Data entries
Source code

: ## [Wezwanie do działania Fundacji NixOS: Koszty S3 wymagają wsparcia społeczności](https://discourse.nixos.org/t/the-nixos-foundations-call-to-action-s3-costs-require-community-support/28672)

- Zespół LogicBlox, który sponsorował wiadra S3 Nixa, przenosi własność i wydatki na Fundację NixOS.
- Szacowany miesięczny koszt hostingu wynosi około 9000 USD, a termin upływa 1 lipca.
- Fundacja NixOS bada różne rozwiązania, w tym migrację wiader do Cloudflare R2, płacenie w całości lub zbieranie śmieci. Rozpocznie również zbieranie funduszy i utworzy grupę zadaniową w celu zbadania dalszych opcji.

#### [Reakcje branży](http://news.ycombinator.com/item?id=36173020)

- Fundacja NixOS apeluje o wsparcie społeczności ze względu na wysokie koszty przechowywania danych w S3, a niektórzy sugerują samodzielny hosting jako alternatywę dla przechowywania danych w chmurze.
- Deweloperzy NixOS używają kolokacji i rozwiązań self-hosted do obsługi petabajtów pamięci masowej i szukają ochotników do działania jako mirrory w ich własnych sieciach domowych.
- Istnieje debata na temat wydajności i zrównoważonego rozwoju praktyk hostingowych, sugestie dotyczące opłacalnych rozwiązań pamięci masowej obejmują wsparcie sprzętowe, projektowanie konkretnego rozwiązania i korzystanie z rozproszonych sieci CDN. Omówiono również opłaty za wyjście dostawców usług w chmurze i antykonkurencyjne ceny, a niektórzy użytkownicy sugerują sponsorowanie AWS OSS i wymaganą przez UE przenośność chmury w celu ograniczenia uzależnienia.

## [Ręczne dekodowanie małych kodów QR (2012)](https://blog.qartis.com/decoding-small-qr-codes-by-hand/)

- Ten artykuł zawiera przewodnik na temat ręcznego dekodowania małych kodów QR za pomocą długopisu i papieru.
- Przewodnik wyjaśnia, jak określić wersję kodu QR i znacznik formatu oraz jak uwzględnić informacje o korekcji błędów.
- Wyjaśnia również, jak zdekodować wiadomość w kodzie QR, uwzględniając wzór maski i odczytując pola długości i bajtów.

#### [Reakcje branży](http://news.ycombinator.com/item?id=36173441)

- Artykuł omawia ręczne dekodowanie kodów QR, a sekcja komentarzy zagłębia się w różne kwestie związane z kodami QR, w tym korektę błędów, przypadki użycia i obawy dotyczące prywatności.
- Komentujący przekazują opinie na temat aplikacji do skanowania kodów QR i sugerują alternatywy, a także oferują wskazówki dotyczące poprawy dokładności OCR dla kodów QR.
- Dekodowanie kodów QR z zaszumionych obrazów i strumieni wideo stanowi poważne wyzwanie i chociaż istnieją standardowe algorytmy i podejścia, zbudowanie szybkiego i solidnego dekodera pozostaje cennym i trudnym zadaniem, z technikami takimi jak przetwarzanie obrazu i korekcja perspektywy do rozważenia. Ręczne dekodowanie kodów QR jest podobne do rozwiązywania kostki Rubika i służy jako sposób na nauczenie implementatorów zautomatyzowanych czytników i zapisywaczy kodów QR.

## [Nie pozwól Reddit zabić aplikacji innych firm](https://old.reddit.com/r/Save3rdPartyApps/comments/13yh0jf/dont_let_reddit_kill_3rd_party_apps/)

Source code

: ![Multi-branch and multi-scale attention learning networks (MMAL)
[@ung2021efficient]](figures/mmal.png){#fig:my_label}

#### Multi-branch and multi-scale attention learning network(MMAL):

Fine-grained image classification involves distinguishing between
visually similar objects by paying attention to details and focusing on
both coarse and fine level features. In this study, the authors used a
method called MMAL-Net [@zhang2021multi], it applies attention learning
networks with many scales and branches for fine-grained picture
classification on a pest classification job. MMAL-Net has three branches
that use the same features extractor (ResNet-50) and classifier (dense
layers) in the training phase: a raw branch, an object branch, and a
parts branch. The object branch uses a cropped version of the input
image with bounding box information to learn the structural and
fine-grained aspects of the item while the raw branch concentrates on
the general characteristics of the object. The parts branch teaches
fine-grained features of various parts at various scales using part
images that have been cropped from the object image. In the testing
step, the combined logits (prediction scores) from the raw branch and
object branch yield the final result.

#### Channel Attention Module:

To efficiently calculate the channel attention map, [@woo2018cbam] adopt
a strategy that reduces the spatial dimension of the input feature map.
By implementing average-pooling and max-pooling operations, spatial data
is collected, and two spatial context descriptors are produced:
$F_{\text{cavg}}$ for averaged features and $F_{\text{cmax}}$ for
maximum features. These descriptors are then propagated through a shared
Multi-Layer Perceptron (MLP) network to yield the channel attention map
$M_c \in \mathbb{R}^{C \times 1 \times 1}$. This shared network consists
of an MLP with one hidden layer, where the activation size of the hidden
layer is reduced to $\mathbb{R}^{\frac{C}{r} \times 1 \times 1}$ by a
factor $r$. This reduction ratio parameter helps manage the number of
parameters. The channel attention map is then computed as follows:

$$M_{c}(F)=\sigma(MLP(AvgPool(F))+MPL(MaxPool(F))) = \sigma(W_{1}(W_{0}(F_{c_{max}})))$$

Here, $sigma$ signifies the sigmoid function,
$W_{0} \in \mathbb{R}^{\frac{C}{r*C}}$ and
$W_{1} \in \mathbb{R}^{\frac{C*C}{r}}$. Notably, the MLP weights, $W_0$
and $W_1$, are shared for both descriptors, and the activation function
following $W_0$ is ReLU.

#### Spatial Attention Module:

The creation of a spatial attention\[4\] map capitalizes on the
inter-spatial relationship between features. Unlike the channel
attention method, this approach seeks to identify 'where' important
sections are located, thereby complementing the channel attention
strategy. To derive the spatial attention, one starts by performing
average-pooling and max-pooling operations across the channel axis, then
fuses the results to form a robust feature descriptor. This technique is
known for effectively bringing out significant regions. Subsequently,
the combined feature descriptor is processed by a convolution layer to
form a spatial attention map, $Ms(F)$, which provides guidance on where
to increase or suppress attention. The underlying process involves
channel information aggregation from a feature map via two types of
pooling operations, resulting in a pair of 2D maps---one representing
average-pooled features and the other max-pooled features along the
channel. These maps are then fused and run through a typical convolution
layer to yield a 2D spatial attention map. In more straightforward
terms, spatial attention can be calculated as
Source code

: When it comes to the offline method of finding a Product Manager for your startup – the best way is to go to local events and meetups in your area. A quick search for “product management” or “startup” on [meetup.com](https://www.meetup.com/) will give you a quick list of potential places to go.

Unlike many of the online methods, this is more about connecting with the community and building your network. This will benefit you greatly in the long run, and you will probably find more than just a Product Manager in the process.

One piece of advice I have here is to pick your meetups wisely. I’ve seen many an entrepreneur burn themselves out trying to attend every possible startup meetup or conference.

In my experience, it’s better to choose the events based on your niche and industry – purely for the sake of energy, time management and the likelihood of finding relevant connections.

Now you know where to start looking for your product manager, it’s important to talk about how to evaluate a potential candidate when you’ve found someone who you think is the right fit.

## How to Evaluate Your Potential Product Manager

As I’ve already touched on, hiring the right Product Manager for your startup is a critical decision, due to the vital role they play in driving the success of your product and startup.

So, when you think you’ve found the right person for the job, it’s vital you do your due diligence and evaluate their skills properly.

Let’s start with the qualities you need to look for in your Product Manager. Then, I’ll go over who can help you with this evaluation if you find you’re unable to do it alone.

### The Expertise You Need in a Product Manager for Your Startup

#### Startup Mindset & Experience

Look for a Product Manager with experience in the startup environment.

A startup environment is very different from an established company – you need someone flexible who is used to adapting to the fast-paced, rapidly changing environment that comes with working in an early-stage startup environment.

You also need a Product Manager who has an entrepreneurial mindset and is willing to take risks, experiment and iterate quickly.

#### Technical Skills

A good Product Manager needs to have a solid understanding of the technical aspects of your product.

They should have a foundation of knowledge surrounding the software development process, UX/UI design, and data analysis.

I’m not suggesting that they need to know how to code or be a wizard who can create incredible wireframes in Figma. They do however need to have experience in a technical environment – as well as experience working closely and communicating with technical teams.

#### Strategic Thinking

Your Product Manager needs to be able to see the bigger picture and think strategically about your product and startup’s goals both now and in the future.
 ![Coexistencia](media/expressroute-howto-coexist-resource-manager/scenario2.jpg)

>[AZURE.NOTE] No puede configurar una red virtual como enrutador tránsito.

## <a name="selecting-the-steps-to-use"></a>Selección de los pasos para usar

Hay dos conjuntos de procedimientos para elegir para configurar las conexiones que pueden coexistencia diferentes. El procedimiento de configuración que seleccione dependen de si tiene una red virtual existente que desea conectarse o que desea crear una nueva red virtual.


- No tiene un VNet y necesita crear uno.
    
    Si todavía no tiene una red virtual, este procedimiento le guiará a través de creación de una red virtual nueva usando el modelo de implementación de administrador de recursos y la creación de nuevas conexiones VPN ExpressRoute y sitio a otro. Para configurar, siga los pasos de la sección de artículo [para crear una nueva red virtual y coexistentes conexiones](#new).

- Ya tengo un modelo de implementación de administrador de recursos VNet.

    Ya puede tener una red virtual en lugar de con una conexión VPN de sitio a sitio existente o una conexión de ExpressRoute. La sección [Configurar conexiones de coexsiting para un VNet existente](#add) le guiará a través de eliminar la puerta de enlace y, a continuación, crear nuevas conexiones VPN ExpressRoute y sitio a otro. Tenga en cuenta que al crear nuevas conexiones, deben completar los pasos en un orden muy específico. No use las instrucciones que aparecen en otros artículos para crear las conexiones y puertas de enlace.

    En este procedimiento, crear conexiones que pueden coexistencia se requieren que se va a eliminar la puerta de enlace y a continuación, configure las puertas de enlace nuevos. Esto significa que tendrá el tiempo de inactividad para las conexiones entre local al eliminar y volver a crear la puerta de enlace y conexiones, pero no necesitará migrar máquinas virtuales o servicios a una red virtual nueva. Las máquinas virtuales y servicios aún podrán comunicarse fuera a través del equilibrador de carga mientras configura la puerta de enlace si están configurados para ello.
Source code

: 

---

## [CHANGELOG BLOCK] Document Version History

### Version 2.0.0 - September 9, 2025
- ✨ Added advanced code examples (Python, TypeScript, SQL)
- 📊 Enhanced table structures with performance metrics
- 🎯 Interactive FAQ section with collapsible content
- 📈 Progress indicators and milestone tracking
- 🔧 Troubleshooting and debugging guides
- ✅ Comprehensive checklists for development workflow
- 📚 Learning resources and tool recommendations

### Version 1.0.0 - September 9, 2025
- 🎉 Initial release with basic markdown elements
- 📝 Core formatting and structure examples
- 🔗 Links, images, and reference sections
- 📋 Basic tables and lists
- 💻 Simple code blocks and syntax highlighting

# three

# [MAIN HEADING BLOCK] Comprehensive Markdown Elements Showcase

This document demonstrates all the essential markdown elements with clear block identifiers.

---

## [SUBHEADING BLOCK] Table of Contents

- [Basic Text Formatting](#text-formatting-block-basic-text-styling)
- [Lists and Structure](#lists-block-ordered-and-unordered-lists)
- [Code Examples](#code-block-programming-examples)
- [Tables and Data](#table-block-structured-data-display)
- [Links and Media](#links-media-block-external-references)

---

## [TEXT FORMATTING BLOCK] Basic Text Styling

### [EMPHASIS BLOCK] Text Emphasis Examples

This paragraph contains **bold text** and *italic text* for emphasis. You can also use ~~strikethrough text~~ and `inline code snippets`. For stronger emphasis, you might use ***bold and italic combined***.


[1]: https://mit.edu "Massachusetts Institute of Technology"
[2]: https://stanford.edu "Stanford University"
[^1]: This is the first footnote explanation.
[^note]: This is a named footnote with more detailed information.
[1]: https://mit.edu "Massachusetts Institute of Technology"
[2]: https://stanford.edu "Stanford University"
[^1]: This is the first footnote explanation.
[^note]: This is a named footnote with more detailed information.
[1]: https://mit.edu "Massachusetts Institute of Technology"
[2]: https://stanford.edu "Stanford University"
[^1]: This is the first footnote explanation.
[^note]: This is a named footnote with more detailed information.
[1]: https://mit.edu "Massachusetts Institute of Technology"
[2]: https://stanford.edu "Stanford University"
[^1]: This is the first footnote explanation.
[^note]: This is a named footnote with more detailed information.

(EXERCISE): Write out, from the lines above, only those from the line with "visually similar objects" to the line with "fine-grained aspects of", exactly as given, including the first and the last.

(OUTPUT):
visually similar objects by paying attention to details and focusing on
both coarse and fine level features. In this study, the authors used a
method called MMAL-Net [@zhang2021multi], it applies attention learning
networks with many scales and branches for fine-grained picture
classification on a pest classification job. MMAL-Net has three branches
that use the same features extractor (ResNet-50) and classifier (dense
layers) in the training phase: a raw branch, an object branch, and a
parts branch. The object branch uses a cropped version of the input
image with bounding box information to learn the structural and
fine-grained aspects of the item while the raw branch concentrates on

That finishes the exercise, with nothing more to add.